Records contained in a dataset:
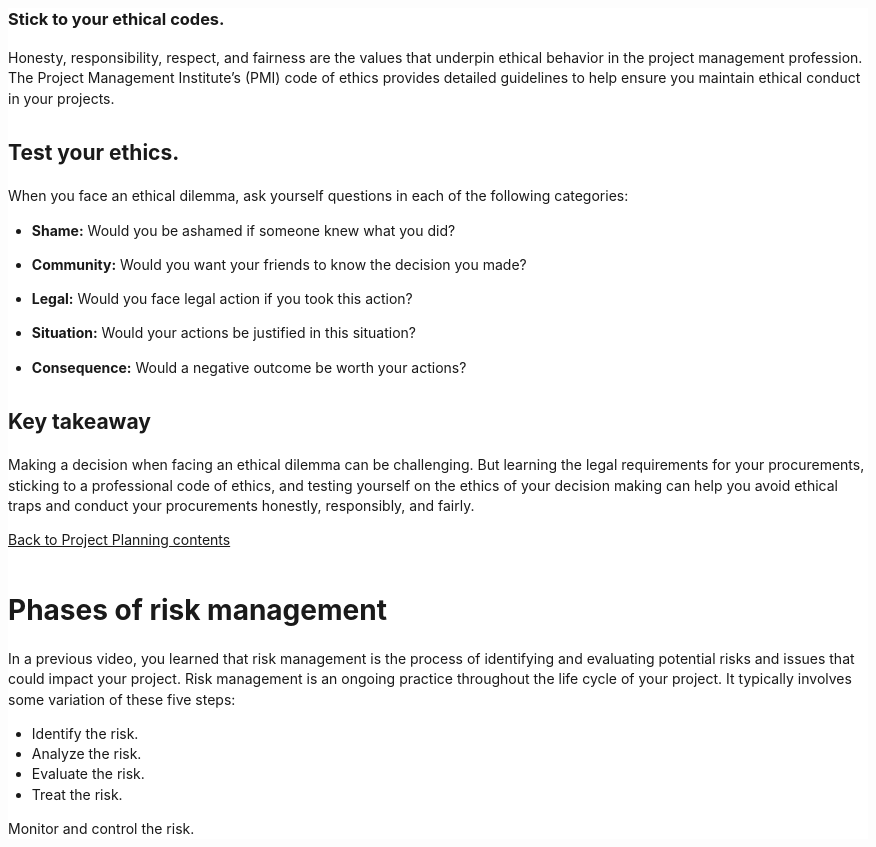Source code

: ### Stick to your ethical codes. 
Honesty, responsibility, respect, and fairness are the values that underpin ethical behavior in the project management profession. The Project Management Institute’s (PMI) code of ethics provides detailed guidelines to help ensure you maintain ethical conduct in your projects. 

## Test your ethics. 
When you face an ethical dilemma, ask yourself questions in each of the following categories:

* __Shame:__ Would you be ashamed if someone knew what you did?

* __Community:__ Would you want your friends to know the decision you made? 

* __Legal:__ Would you face legal action if you took this action? 

* __Situation:__ Would your actions be justified in this situation?

* __Consequence:__ Would a negative outcome be worth your actions? 

## Key takeaway
Making a decision when facing an ethical dilemma can be challenging. But learning the legal requirements for your procurements, sticking to a professional code of ethics, and testing yourself on the ethics of your decision making can help you avoid ethical traps and conduct your procurements honestly, responsibly, and fairly. 

[Back to Project Planning contents](#c3)

<div style="page-break-after: always;"></div>

# Phases of risk management <a id="w4r1"></a>
In a previous video, you learned that risk management is the process of identifying and evaluating potential risks and issues that could impact your project. Risk management is an ongoing practice throughout the life cycle of your project. It typically involves some variation of these five steps:

* Identify the risk.
* Analyze the risk.
* Evaluate the risk.
* Treat the risk. 

Monitor and control the risk.
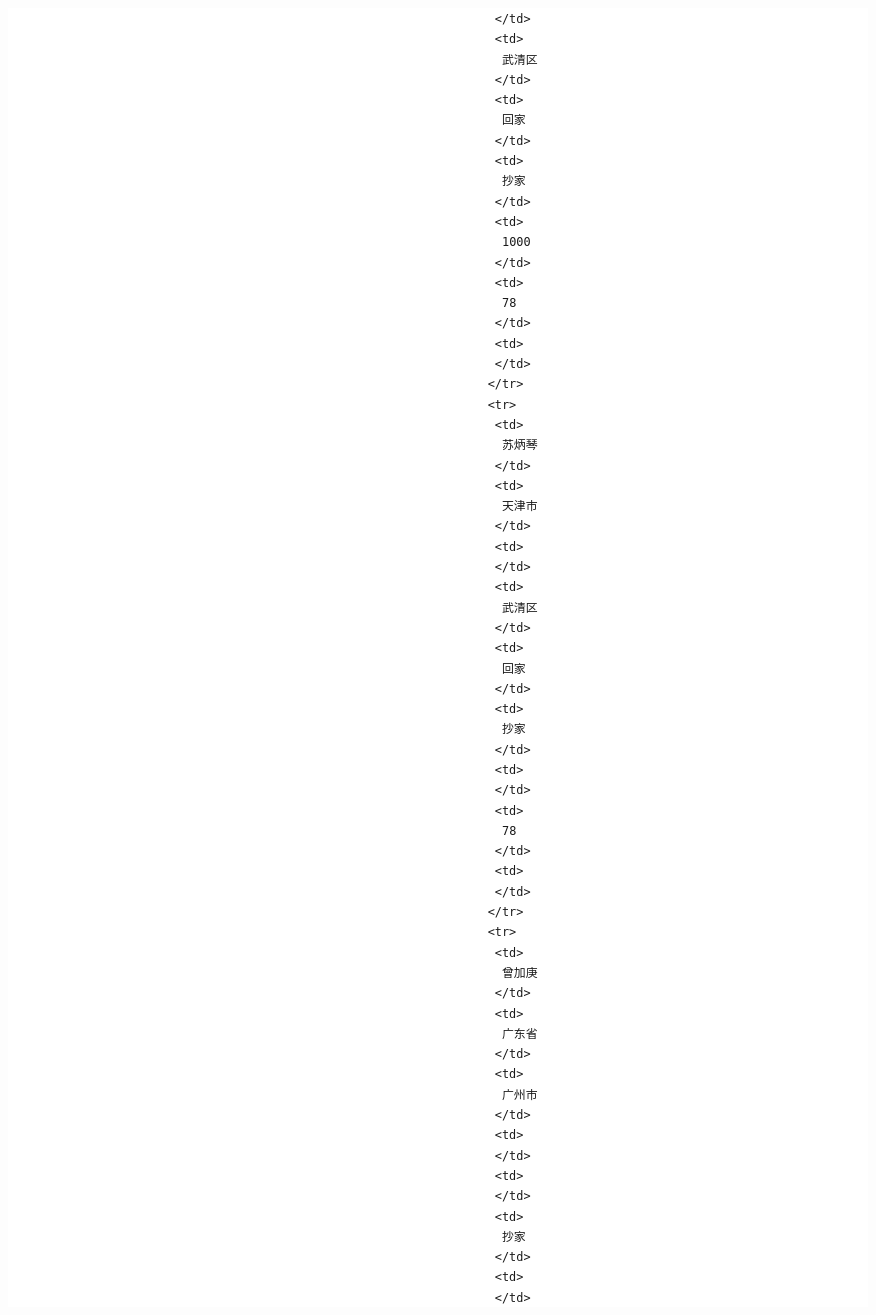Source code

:                                                                         </td>
                                                                        <td>
                                                                         武清区
                                                                        </td>
                                                                        <td>
                                                                         回家
                                                                        </td>
                                                                        <td>
                                                                         抄家
                                                                        </td>
                                                                        <td>
                                                                         1000
                                                                        </td>
                                                                        <td>
                                                                         78
                                                                        </td>
                                                                        <td>
                                                                        </td>
                                                                       </tr>
                                                                       <tr>
                                                                        <td>
                                                                         苏炳琴
                                                                        </td>
                                                                        <td>
                                                                         天津市
                                                                        </td>
                                                                        <td>
                                                                        </td>
                                                                        <td>
                                                                         武清区
                                                                        </td>
                                                                        <td>
                                                                         回家
                                                                        </td>
                                                                        <td>
                                                                         抄家
                                                                        </td>
                                                                        <td>
                                                                        </td>
                                                                        <td>
                                                                         78
                                                                        </td>
                                                                        <td>
                                                                        </td>
                                                                       </tr>
                                                                       <tr>
                                                                        <td>
                                                                         曾加庚
                                                                        </td>
                                                                        <td>
                                                                         广东省
                                                                        </td>
                                                                        <td>
                                                                         广州市
                                                                        </td>
                                                                        <td>
                                                                        </td>
                                                                        <td>
                                                                        </td>
                                                                        <td>
                                                                         抄家
                                                                        </td>
                                                                        <td>
                                                                        </td>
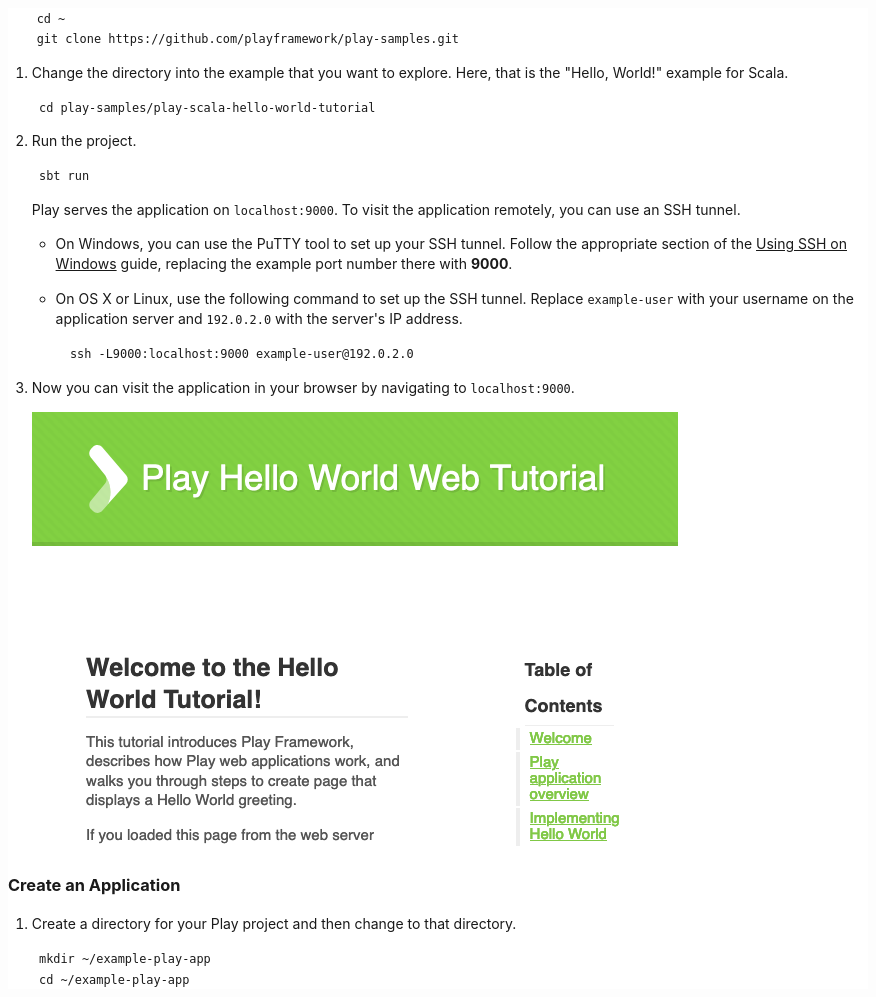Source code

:         cd ~
        git clone https://github.com/playframework/play-samples.git

1. Change the directory into the example that you want to explore. Here, that is the "Hello, World!" example for Scala.

        cd play-samples/play-scala-hello-world-tutorial

1. Run the project.

        sbt run

    Play serves the application on `localhost:9000`. To visit the application remotely, you can use an SSH tunnel.

    - On Windows, you can use the PuTTY tool to set up your SSH tunnel. Follow the appropriate section of the [Using SSH on Windows](/docs/guides/connect-to-server-over-ssh-on-windows/#ssh-tunnelingport-forwarding) guide, replacing the example port number there with **9000**.
    - On OS X or Linux, use the following command to set up the SSH tunnel. Replace `example-user` with your username on the application server and `192.0.2.0` with the server's IP address.

            ssh -L9000:localhost:9000 example-user@192.0.2.0

1. Now you can visit the application in your browser by navigating to `localhost:9000`.

    ![Play "Hello, World!" example application](play-hello-world-example.png)

### Create an Application

1. Create a directory for your Play project and then change to that directory.

        mkdir ~/example-play-app
        cd ~/example-play-app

YOUR ASSIGNMENT: Transcribe each record exactly as it appears, but omit every picture.

SOLUTION TO THE PROBLEM:
Source code

: ### Stick to your ethical codes. 
Honesty, responsibility, respect, and fairness are the values that underpin ethical behavior in the project management profession. The Project Management Institute’s (PMI) code of ethics provides detailed guidelines to help ensure you maintain ethical conduct in your projects. 

## Test your ethics. 
When you face an ethical dilemma, ask yourself questions in each of the following categories:

* __Shame:__ Would you be ashamed if someone knew what you did?

* __Community:__ Would you want your friends to know the decision you made? 

* __Legal:__ Would you face legal action if you took this action? 

* __Situation:__ Would your actions be justified in this situation?

* __Consequence:__ Would a negative outcome be worth your actions? 

## Key takeaway
Making a decision when facing an ethical dilemma can be challenging. But learning the legal requirements for your procurements, sticking to a professional code of ethics, and testing yourself on the ethics of your decision making can help you avoid ethical traps and conduct your procurements honestly, responsibly, and fairly. 

[Back to Project Planning contents](#c3)

<div style="page-break-after: always;"></div>

# Phases of risk management <a id="w4r1"></a>
In a previous video, you learned that risk management is the process of identifying and evaluating potential risks and issues that could impact your project. Risk management is an ongoing practice throughout the life cycle of your project. It typically involves some variation of these five steps:

* Identify the risk.
* Analyze the risk.
* Evaluate the risk.
* Treat the risk. 

Monitor and control the risk.
Source code

:                                                                         </td>
                                                                        <td>
                                                                         武清区
                                                                        </td>
                                                                        <td>
                                                                         回家
                                                                        </td>
                                                                        <td>
                                                                         抄家
                                                                        </td>
                                                                        <td>
                                                                         1000
                                                                        </td>
                                                                        <td>
                                                                         78
                                                                        </td>
                                                                        <td>
                                                                        </td>
                                                                       </tr>
                                                                       <tr>
                                                                        <td>
                                                                         苏炳琴
                                                                        </td>
                                                                        <td>
                                                                         天津市
                                                                        </td>
                                                                        <td>
                                                                        </td>
                                                                        <td>
                                                                         武清区
                                                                        </td>
                                                                        <td>
                                                                         回家
                                                                        </td>
                                                                        <td>
                                                                         抄家
                                                                        </td>
                                                                        <td>
                                                                        </td>
                                                                        <td>
                                                                         78
                                                                        </td>
                                                                        <td>
                                                                        </td>
                                                                       </tr>
                                                                       <tr>
                                                                        <td>
                                                                         曾加庚
                                                                        </td>
                                                                        <td>
                                                                         广东省
                                                                        </td>
                                                                        <td>
                                                                         广州市
                                                                        </td>
                                                                        <td>
                                                                        </td>
                                                                        <td>
                                                                        </td>
                                                                        <td>
                                                                         抄家
                                                                        </td>
                                                                        <td>
                                                                        </td>
Source code

:         cd ~
        git clone https://github.com/playframework/play-samples.git

1. Change the directory into the example that you want to explore. Here, that is the "Hello, World!" example for Scala.

        cd play-samples/play-scala-hello-world-tutorial

1. Run the project.

        sbt run

    Play serves the application on `localhost:9000`. To visit the application remotely, you can use an SSH tunnel.

    - On Windows, you can use the PuTTY tool to set up your SSH tunnel. Follow the appropriate section of the [Using SSH on Windows](/docs/guides/connect-to-server-over-ssh-on-windows/#ssh-tunnelingport-forwarding) guide, replacing the example port number there with **9000**.
    - On OS X or Linux, use the following command to set up the SSH tunnel. Replace `example-user` with your username on the application server and `192.0.2.0` with the server's IP address.

            ssh -L9000:localhost:9000 example-user@192.0.2.0

1. Now you can visit the application in your browser by navigating to `localhost:9000`.

    ![Play "Hello, World!" example application](play-hello-world-example.png)

### Create an Application

1. Create a directory for your Play project and then change to that directory.

        mkdir ~/example-play-app
        cd ~/example-play-app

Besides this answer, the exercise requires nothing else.